Sunday, March 27, 2022

Solution Found!

 One of my original purposes in starting a blog was to share with others ideas that have impressed me from my reading.  Sometimes writers seem to have found exactly the right words to describe what is often experienced but difficult to put into words.  When I find such a passage, it seems selfish for me to cherish it without sharing it with others.

Recently, I stumbled upon such a passage from Gordon Allport's The Individual and His Religion.  Allport was a leading 20th-century psychologist who was one of the founding figures of personality psychology.  He was an eminent student of individuals and their religion, focusing primarily not on doctrine but on experience.  In the following passage, he explains what he had found about faith:

Although I have no conclusive evidence on the point, I that the most commonly accepted type of verification is some form of immediate experience, convincing to oneself though not as a rule to others. It is religion's peculiar secret that it brings to the indiviudal a solemn assurance unlike anything else in life, a tranquility, an ever-present help in trouble, that makes next steps easier no matter what mesh of circumstances may entangle the life. 

A person who finds that the practice of faith has brought a genuine solution of conflict is convinced, for to discover order and felicity where there were chaos and distress is to find something extraordinarily real.  This experience of a "solution found" is often attended by some degree of mystical perception.  One feels that one has reached out a hand and received an answering clasp.  One has sent up a cry and heard a response.  Whoever verifies his faith in this manner has evidence no less convincing to him than the sensory perception which validates his beliefs in the world around him. Immediacy of this sort persuades him that revelation comes from God to man.  In passing, it may be remarked that what has been called "functional revelation" seems to be more common than is "cognitive revelation."  That is to say, apparently more people report an access of strength and power than claim clarifying knowledge.

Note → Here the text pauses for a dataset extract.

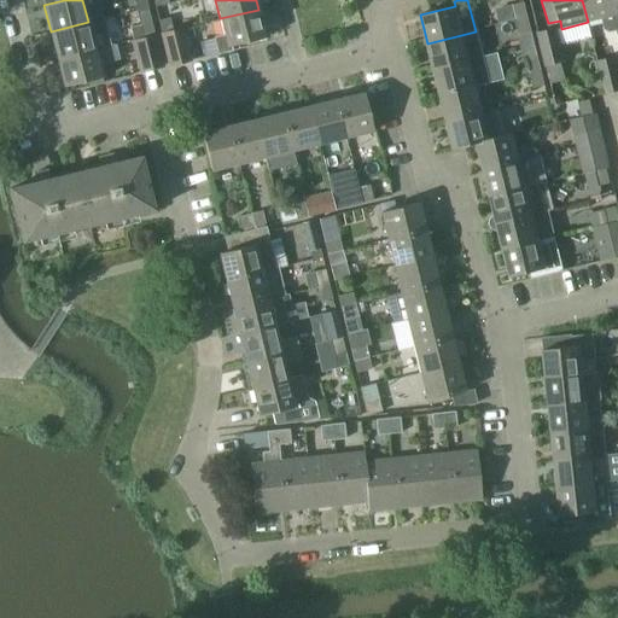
[(608,33),(617,30),(608,0),(582,0),(588,22),(600,19),(602,29),(608,33)]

I think Allport's analysis might describe all of revelation from the first book of the Bible forward.  First the world was in upheaval, chaos, without form -- and then, Light, order, harmony -- the elements working together to form a peaceful environment: "And God saw that it was very good."  Solution Found!  

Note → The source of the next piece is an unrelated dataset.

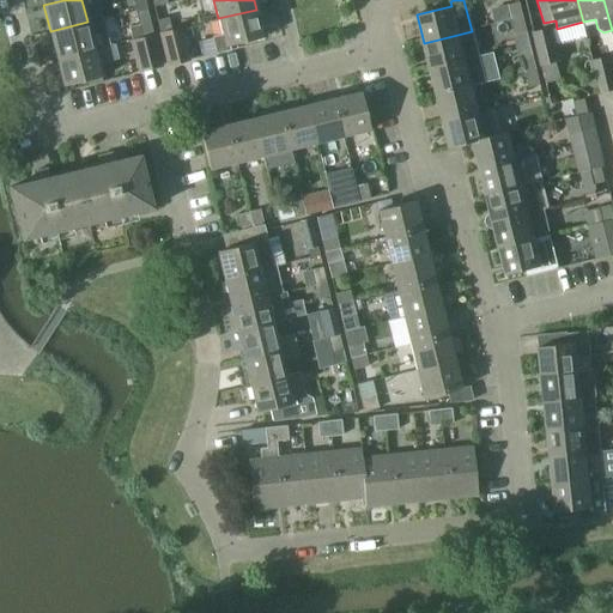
[(513,20),(525,18),(520,1),(509,5),(513,20)]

Abraham, Isaac, Jacob, Joseph; Moses, Joshua, the Judges, the Prophets --- all faced bewilderment and consternation.  But God entered into the midst of the evil and led them to a "Promised Land" of peace, a land "flowing with milk and honey," a land where men lived in harmony with one another and with nature itself.  Those who would not accept the Spirit of light and truth continued to instill disorder and chaos.  Finally, God sent His only Son, His very Presence, into the chaos to overcome it by a "new creation" -- His resurrection.  

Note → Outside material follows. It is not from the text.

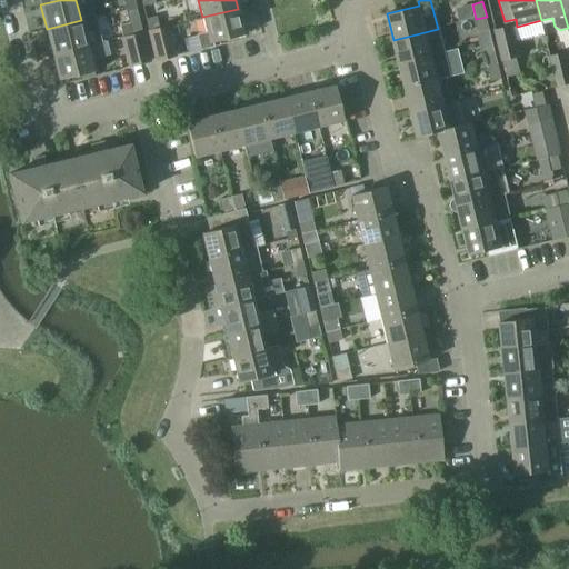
[(129,21),(119,25),(122,37),(131,35),(141,32),(142,32),(136,8),(126,10),(129,21)]
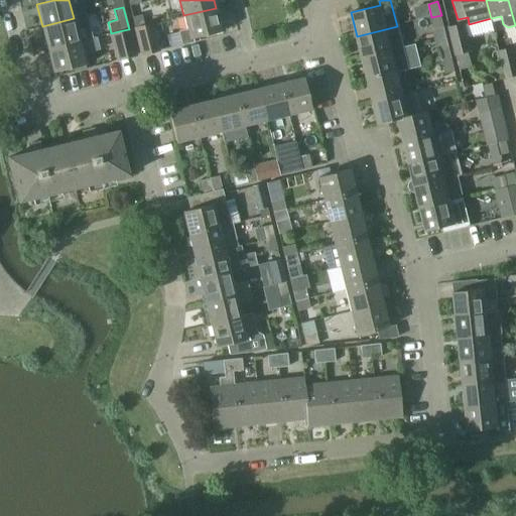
[(216,8),(183,15),(186,28),(178,30),(181,44),(194,41),(192,37),(222,30),(216,8)]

There is an overcoming of evil, of chaos, of confusion, of fear, of distrust, of anger --- within ourselves and within the world around us.  It is given to us in the Presence of the Son of God.  Those who have experienced for themselves the peace He gives know "Solution Found!"  The woman at the well, the woman with a hemorrhage, the ruler whose daughter had died, the tax collector hated by Jews and Romans alike ---- solution found!   The problem of evil men overcoming the good -- solution found!

The mystery of death and of suffering -- solution found!  Because we have reached out in pain and found an answering clasp, we believe, we know that God is with us!